Ailton, Schaaf und die ganz persönliche Videostunde (Bericht vom 19.Oktober 2001)
Werders Trainer nimmt sich für Brasilianer viel Zeit / Neuerliche Kritik an Silva
Von Arne Flügge Ailton - der südamerikanische "Kugelblitz" des SV Werder ist für sein Temperament bekannt. Und dafür, dass dieses öfter mal mit ihm durchgeht. Am Montag hatte der Stürmer gegenüber unserer Zeitung seinen Unmut geäußert, erneut ausgewechselt worden zu sein. Sauer sei er gewesen, und er spiele gar mit dem Gedanken, Werder verlassen zu wollen. Äußerungen, die man gerade bei Ailton nicht immer gleich in die Waagschale legen aber auch nicht als Unsinn abtun sollte. "Toni ist sicherlich noch ein wenig naiv", erklärte gestern Bremens Sportdirektor Klaus Allofs, und gab seinem Brasilianer mit auf den Weg, in Zukunft noch besser deutsch zu lernen: "Er kann häufig das, was er rüberbringen will noch nicht so ausdrücken, wie er möchte. Und das kann dann leicht zu Missverständnissen führen", meinte Allofs, der seinen Spieler aber nicht gänzlich aus der Schusslinie nehmen wollte: "Trotz seines Temperamentes muss Ailton dafür sorgen, dass eventuelle Missverständnisse gar nicht erst aufkommen." Trainer Thomas Schaaf nahm sich in der Woche seinen Stürmer zur Brust. Nicht aber etwa, um ihn wegen seiner Frust-Aussagen zu maßregeln. Vielmehr zeigte der 40-Jährige dem Brasilianer Ailton anhand von Videobildern auf, was ihm noch fehlt und warum Schaaf ihn in Hamburg und auch gegen Nürnberg ausgewechselt hat. "Wir haben uns zusammengesetzt, und ich habe ihm alles erklärt. Mir hat seine Leistung nicht geschmeckt", erklärte Schaaf. Nach dieser Vier-Augen-Analyse sei die Situation jetzt geklärt. "Er hat es verstanden", hofft Schaaf. Der Bremer Trainer fordert vor allem mehr Laufarbeit für die Mannschaft von seinem Angreifer. "Ich habe Toni gesagt, dass wir ihn und seine Qualitäten brauchen. Ich habe ihm aber auch gesagt, dass er sich noch mehr einbringen muss, um seine Teamkollegen zu unterstützen", fuhr Schaaf fort: "Wenn Toni nicht mehr jeden Weg macht, müssen andere diesen für ihn gehen. Das kostet Kraft. Und die fehlt dann den Kollegen, wie zum Beispiel Marco Bode, wenn sie in entscheidenden Szenen gebraucht wird."

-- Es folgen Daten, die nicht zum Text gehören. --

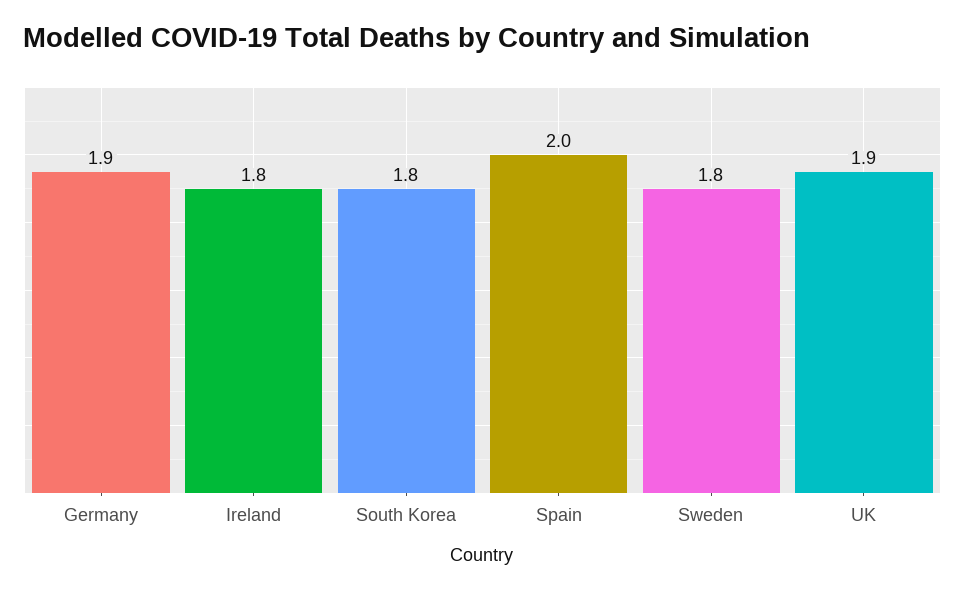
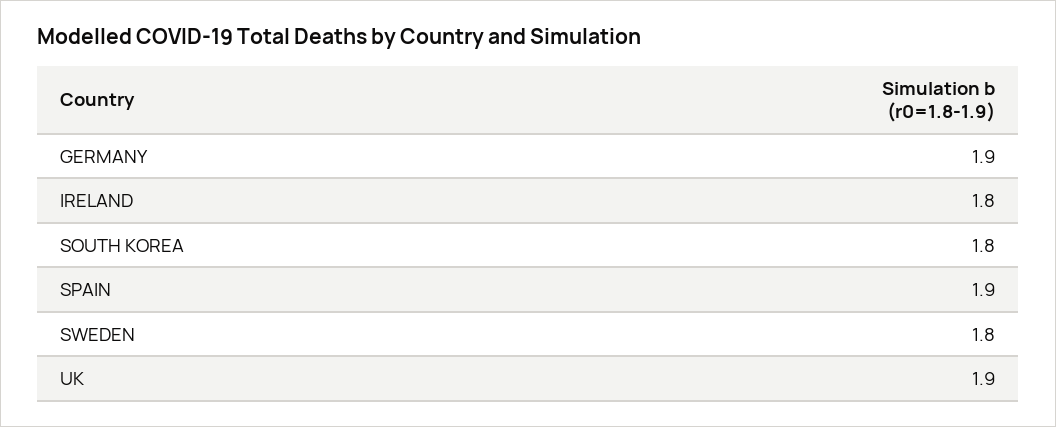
Spain: 2 -> 1.9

Während die Meinungsverschiedenheiten mit Ailton nun ausgeräumt scheinen und wohl nur ein kurzfristiges Störfeuer waren, könnte ein weiterer Stürmer zu einem langfristigen Problem werden: Roberto Silva. Am vergangenen Sonnabend aus dem Kader für das Spiel gegen Nürnberg geflogen, dürfte der Peruaner auch gegen Hertha nicht nominiert werden. Sportdirektor Klaus Allofs: "Fakt ist, dass sich Roberto noch nicht durchgesetzt hat." Dagegen macht Allofs hinter dem Namen Ivan Klasnic ein Häkchen: "Ivan hat zwar noch nicht konstant gezeigt, was er kann, doch immer wenn er eingewechselt wird, passiert etwas." Aussagen, die Trainer Thomas Schaaf kopfnickend bestätigte: "Roberto Silva fehlt noch die Einbindung seiner Qualitäten", so Schaaf. Der Coach fordert von seinem Neuen, seinen Körper mehr einzubringen, sich in den Zweikämpfen zu behaupten, Bälle zu halten und abzuschirmen. "Das sind alles Dinge, die nicht so funktionieren, wie ich mir das vorstelle", erläuterte Schaaf. Wie lange Werder noch Geduld mit Silva hat, wollen weder Schaaf noch Klaus Allofs terminieren. Fest steht: Irgendwann sind die Bremer mit dieser Geduld einmal am Ende. Und dann gibt es nur zwei Möglichkeiten: Silva ausleihen oder wieder verkaufen. Klaus Allofs: "So weit sind wir aber noch lange nicht."